EXTRACTO DEL DOCUMENTO:
En el primer avión que salió de Chile con la familia Allende y los mexicanos que querían regresar, me encontré a la Tencha [Hortensia Bussi], la viuda de Allende. Era la noticia del día, había reporteros de todo el mundo, y ella dijo: “¿Quién va a traducir a todos estos periodistas?”. [Hugo] Vigorena, el embajador chileno, dijo: “Pues Fernanda”. A los dos días, la Tencha tenía invitaciones a todo el mundo: Naciones Unidas, París, Estados Unidos. Todos querían mostrar su solidaridad con Chile. Viajé con ella por todos lados hasta que le dije: “Tencha, para mí Chile es como un segundo país, pero después de tres años necesito regresar a lo mío, que es la filosofía”. Al volver, me encontré en la puerta de la Facultad: “La Universidad Michoacana de San Nicolás de Hidalgo requiere profesor con licenciatura para un tiempo completo”. Pensé: “Ahí tendré más calma para digerir lo que he vivido”.
Louis Althusser
A Morelia llegó el argentino Mauricio Malamud y nos dio clases sobre Althusser. Yo había leído Ideología y aparatos ideológicos de Estado y me interesó mucho, pero Malamud fue quien me abrió las puertas para conocerlo en 1984.

EJERCICIO A:
En el testimonio sobre Chile y Althusser, ¿qué universidad buscaba un profesor de tiempo completo?
EJERCICIO B:
Prosigue el testimonio sobre Chile y Althusser a partir de su última oración.

EXTRACTOS DE DATOS:
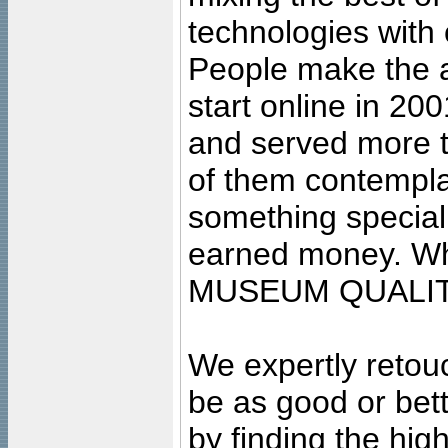
technologies with 
People make the ar
start online in 20
and served more 
of them contempla
something special
earned money. Wha
MUSEUM QUALIT
We expertly retouc
be as good or bett
by finding the high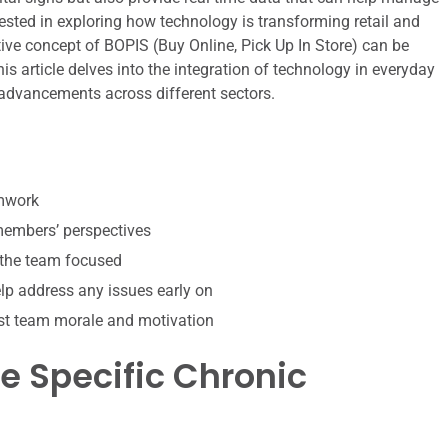
rested in exploring how technology is transforming retail and
tive concept of BOPIS (Buy Online, Pick Up In Store) can be
his article delves into the integration of technology in everyday
 advancements across different sectors.
amwork
 members’ perspectives
 the team focused
p address any issues early on
st team morale and motivation
 Specific Chronic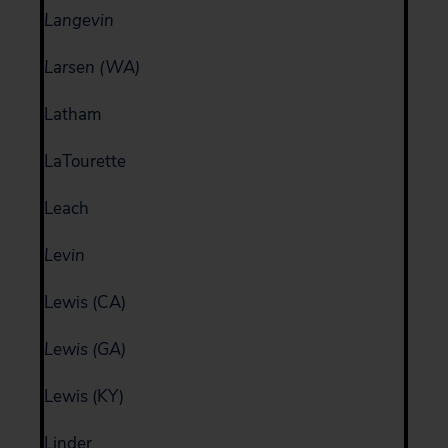
Langevin
Larsen (WA)
Latham
LaTourette
Leach
Levin
Lewis (CA)
Lewis (GA)
Lewis (KY)
Linder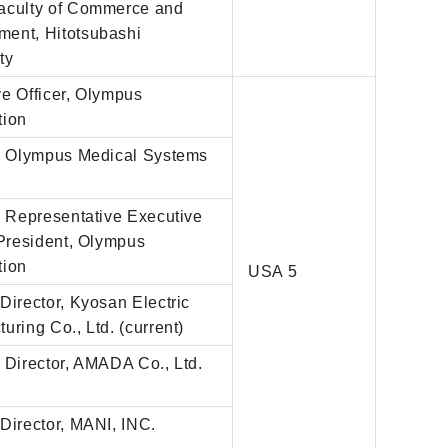
aculty of Commerce and
ent, Hitotsubashi
ty
e Officer, Olympus
tion
r, Olympus Medical Systems
, Representative Executive
 President, Olympus
tion
USA 5
Director, Kyosan Electric
uring Co., Ltd. (current)
 Director, AMADA Co., Ltd.
)
Director, MANI, INC.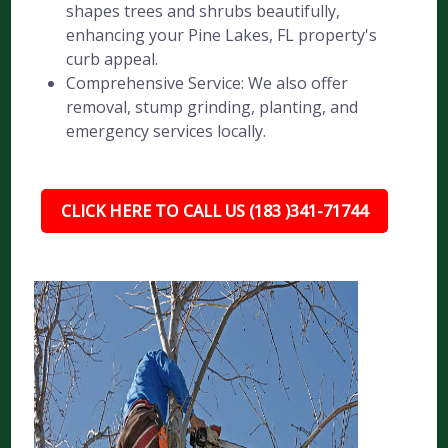
shapes trees and shrubs beautifully,
enhancing your Pine Lakes, FL property's
curb appeal.
Comprehensive Service: We also offer
removal, stump grinding, planting, and
emergency services locally.
CLICK HERE TO CALL US (183 )341-71744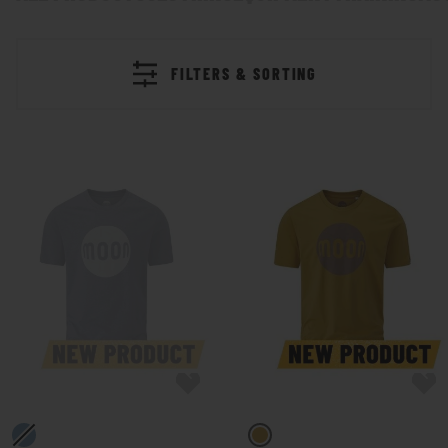
FILTERS & SORTING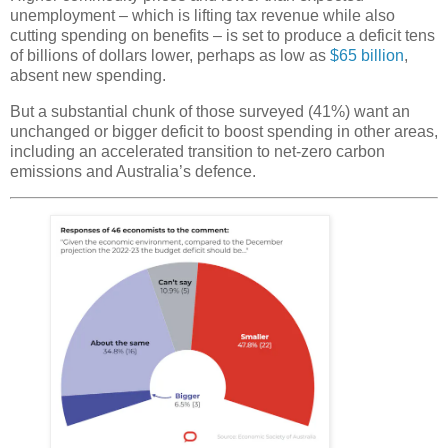
unemployment – which is lifting tax revenue while also
cutting spending on benefits – is set to produce a deficit tens
of billions of dollars lower, perhaps as low as
$65 billion
,
absent new spending.
But a substantial chunk of those surveyed (41%) want an
unchanged or bigger deficit to boost spending in other areas,
including an accelerated transition to net-zero carbon
emissions and Australia’s defence.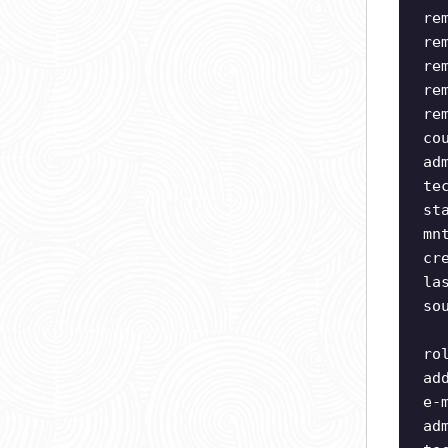
re
re
re
re
re
co
ad
te
st
mn
cr
la
so
ro
ad
e-
ad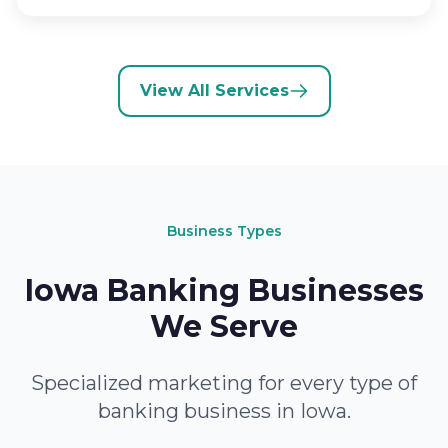
View All Services
Business Types
Iowa Banking Businesses
We Serve
Specialized marketing for every type of
banking business in Iowa.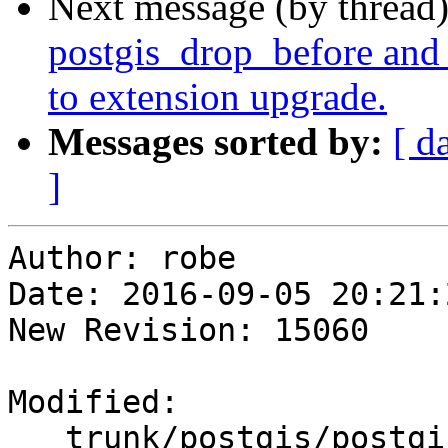
Next message (by thread
postgis_drop_before and 
to extension upgrade.
Messages sorted by:
[ d
]
Author: robe

Date: 2016-09-05 20:21:
New Revision: 15060

Modified:

   trunk/postgis/postgis.sql.in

RESULTADO A:
La Universidad Michoacana de San Nicolás de Hidalgo.

RESULTADO B:
Althusser padeció durante toda su vida. Era maniaco depresivo a un grado muy alto y estuvo encerrado varias veces en hospitales psiquiátricos. Además le tocó la guerra. ¿Acaso aquello no alteraría a cualquiera? En 1980, discutía mucho con su esposa. Ella era comunista, él antidogmático, antiestalinista. Tenían discusiones terribles y durante una de éstas no se contuvo y la ahorcó. Cuando volvió en sí, tuvo una depresión de años. François Mitterand era presidente de Francia, socialista, y por simpatía no lo mandó a prisión sino a un psiquiátrico. Pero Althusser me dijo: “Hubiera querido mil veces estar en la cárcel y pagar mi culpa, porque la palabra de un loco no vale para nadie, para nada”.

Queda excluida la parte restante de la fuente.